One aim of "those who perpetuate violence," said Bush, would be to disrupt the international consensus against Iran's nuclear-enrichment program. The second part of the Iranian strategy, Bush suggested, would be to "create conditions such that moderate governments tend to step back in fear, and the vacuum would then be filled by the proponents of an aggressive ideology."
In this week's cover story, Middle East Regional Editor Christopher Dickey, Jerusalem Bureau Chief Kevin Peraino and Middle East Correspondent Babak Dehghanpisheh look at how Iran is using its influence to wage a stealthy war against Israel and America and assess the extent of its ties to some of the key players in the current conflict.
Included in their reporting:
Hizbullah: "There are very clear fingerprints of Iranian involvement," Israeli Brig. Gen. Ido Nehushtan tells Newsweek regarding Hizbullah's attack against an Israeli warship off the coast of Lebanon. Even so, the officer admitted, "whether it was operated by Iran, I can't confirm."
Other senior Israelis were less cautious in their claims. Former Mossad director Danny Yatom says Iranians have been launching Hizbullah's longer-range rockets, like the ones that hit the Israeli port city of Haifa last week. "The finger that pulled the trigger was an Iranian finger," he declares-although U.S. and British intelligence sources say they doubt it.
The Palestinians: Jordanian intelligence sources recall that by 1997 the Amman government was arresting and interrogating Hamas members who had received, in the words of one veteran security officer, "religious, military, counterinterrogation and even intelligence training in Iran."
Also, after the second intifada against Israel began in 2000, the Israelis intercepted boatloads of arms sent from Iran or through Hizbullah to Palestinian guerrilla groups. The last ship, intercepted in 2003, was a fishing trawler carrying not only munitions and manuals from Lebanon to Gaza, but a Hizbullah bomb-maker as well.
The Syrians: Last month Damascus and Tehran signed a military agreement to establish a "joint front against Israel." The pact includes a commitment promising unrestricted passage through Syria for Iranian arms shipments to Hizbullah.
The Iraqis: Residents of Basra report that members of the Iranian intelligence service operate openly in their city's streets. Iranian agents are said to have infiltrated the militias, the political parties and the Iraqi security services. U.S. officials believe that Iran gave Iraqi insurgents know-how to build the shaped-charge IEDs that have been so effective in attacking Coalition forces-a technique perfected by Hizbullah guerrillas against the Israelis.
Also, despite ideological differences, Tehran supports Shiite leader Moqtada al-Sadr and his Mahdi Army militia, which has been repeatedly linked to ferocious death-squad killings.
"I used to fight for free," a former member of Sadr's forces tells Newsweek, "but today the Mahdi Army receives millions of dollars every month from Iran in exchange for carrying out the Iranian agenda."

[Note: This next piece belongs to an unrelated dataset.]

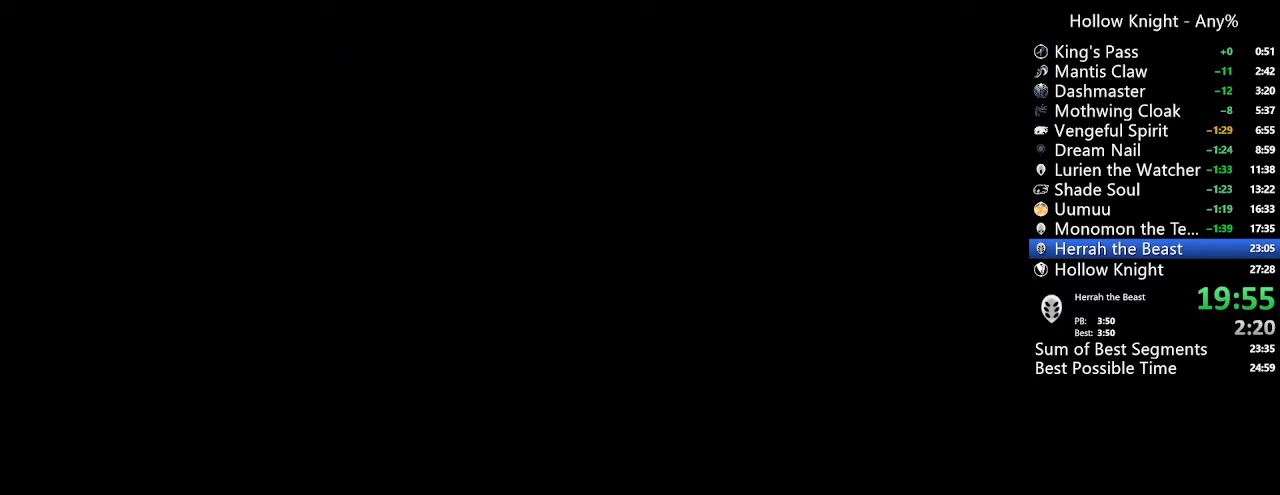
{"buttons": [], "left_stick": "center", "right_stick": "center", "events": []}
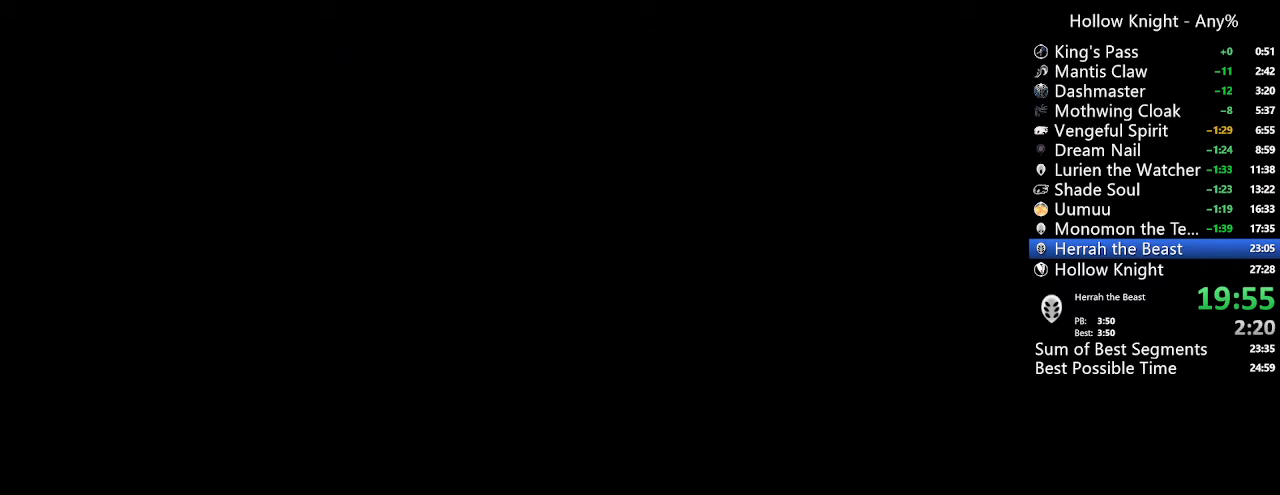
{"buttons": [], "left_stick": "center", "right_stick": "center", "events": []}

Elsewhere in the cover package, Senior Editor Michael Hirsh reports that, as hostilities escalated in the Middle East, the president, aboard Air Force One, made a round of phone calls to Arab allies, mainly Egypt and Jordan, pleading the case that Hizbullah's breach of the border was a clear violation of international law.
Bush wanted the Arab leaders to know that he was urging Israel to avoid any action that would topple the Lebanese government-and allow Syria to take back control of its neighbor.

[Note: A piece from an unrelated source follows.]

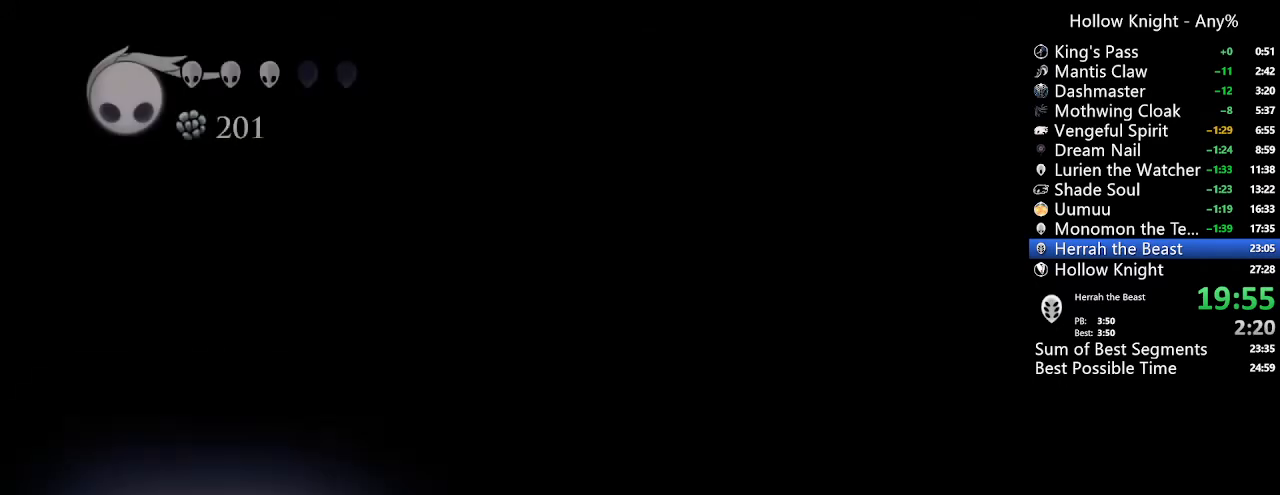
{"buttons": [], "left_stick": "center", "right_stick": "center", "events": []}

But in return he urged them to pressure Hizbullah at an emergency Arab League summit in Cairo.
In an exclusive interview with Senior White House Correspondent Richard Wolffe, Bush tells Newsweek that his message to the Arab leaders was: "Let's make sure this meeting is not the usual condemnation of Israel, because if that's the case it obscures the real culprit" -- Hizbullah and Hamas.
Hirsh also reports that Bush's team was taken off guard by the sudden crisis. The two top U.S. Mideast envoys -- David Welch and Elliott Abrams -- were in the region when hostilities began. But they had been reassured by Lebanese contacts that Hassan Nasrallah, the Hizbullah leader, didn't plan to "stir things up" while Hamas and Israel contended over a kidnapped Israeli corporal, according to a senior U.S. diplomat.
"You had six and a half years of, if not calm, basically a stable deterrence between Hizbullah and Israel," the official says. "I did not expect this at all."
Now, the president must watch and hope while his whole Mideast legacy-his goal of transforming a region that is the primary source for Islamist terrorism-stands at risk.
One important part of the U.S. strategy, says Welch, is to prevent Nasrallah from turning his would-be alliance with Hamas over captured Israeli prisoners into a united front, with Iran and Syria behind him. (Just before Hizbullah attacked, Hamas and Israel were close to prisoner exchange deal, brokered by Egypt. Cairo later complained privately to the Americans that it believed Nasrallah, Iran and Syria pressured Hamas to back out.) "It's to make sure we don't give the Iranians and Mr. Nasrallah, along with his subcontractor, Khaled Meshaal [the exiled Hamas leader in Syria], what they want, which is to link the two things," says Welch. "I don't know if that'll be possible or not, but it should be. Gaza should be addressed and solved on its merit."